What to do — Copy every line in the rows below that contains the string "True". Matches are case-sensitive.

Given information —

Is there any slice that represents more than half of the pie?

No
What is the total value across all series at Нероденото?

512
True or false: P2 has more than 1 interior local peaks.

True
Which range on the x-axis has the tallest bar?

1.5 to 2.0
* * *
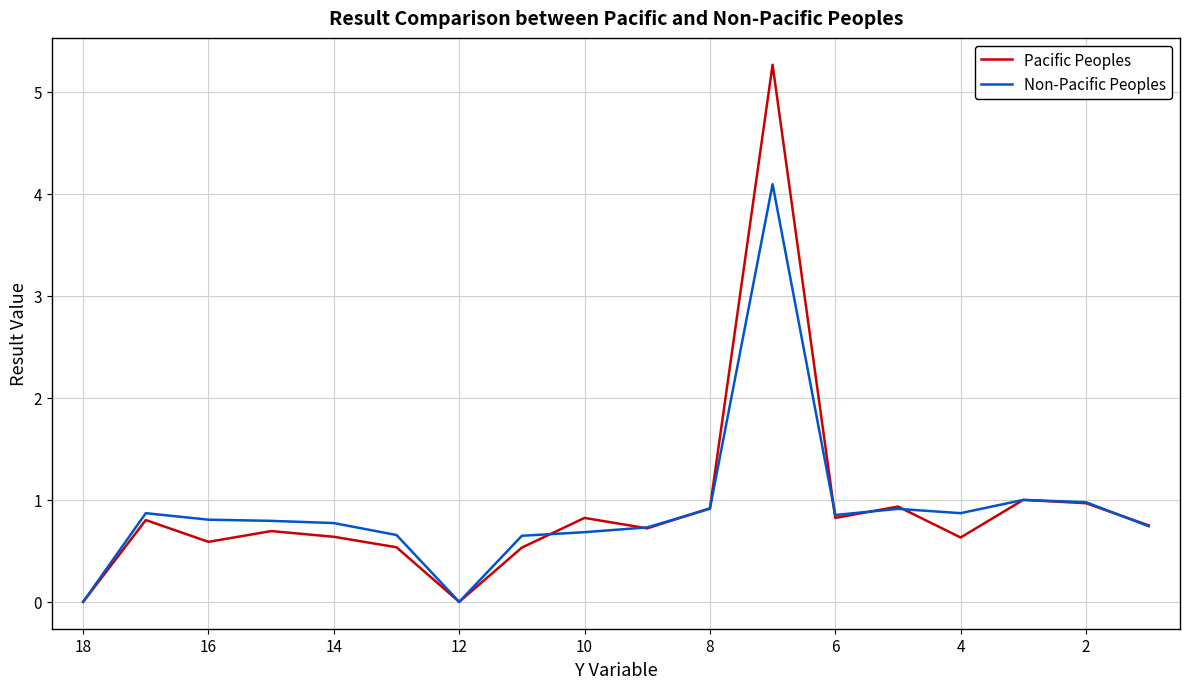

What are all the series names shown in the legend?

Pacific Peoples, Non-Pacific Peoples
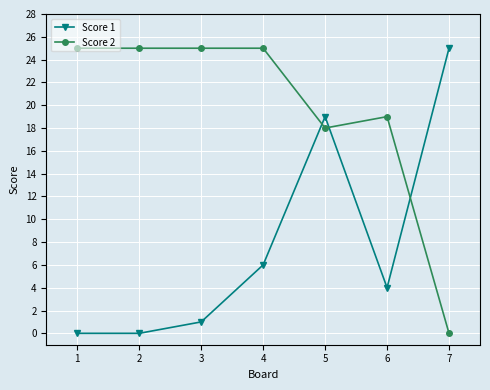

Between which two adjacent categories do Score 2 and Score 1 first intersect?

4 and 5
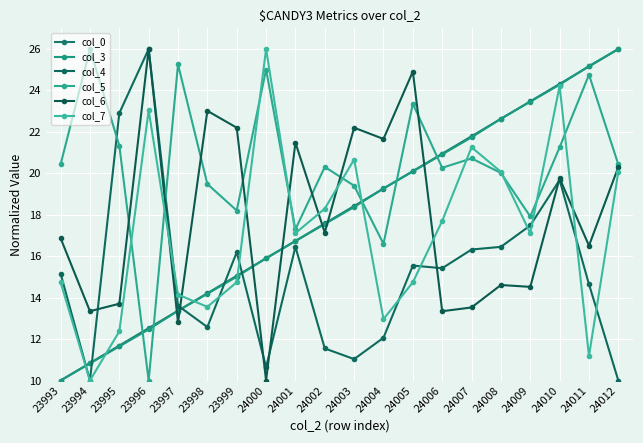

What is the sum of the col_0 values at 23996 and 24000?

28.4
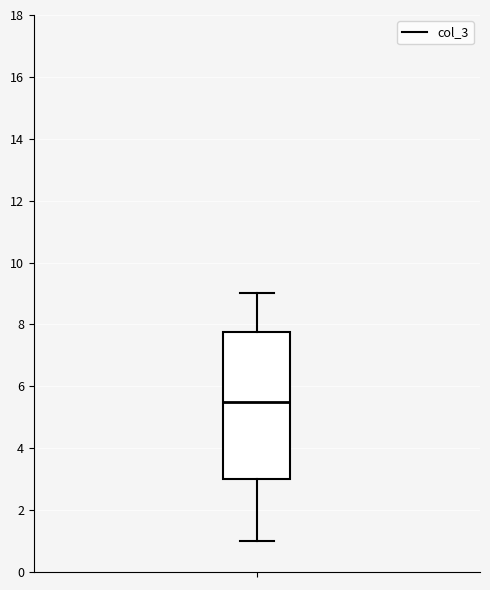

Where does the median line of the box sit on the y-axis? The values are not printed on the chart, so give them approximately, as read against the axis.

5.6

Response —
True or false: P2 has more than 1 interior local peaks.
True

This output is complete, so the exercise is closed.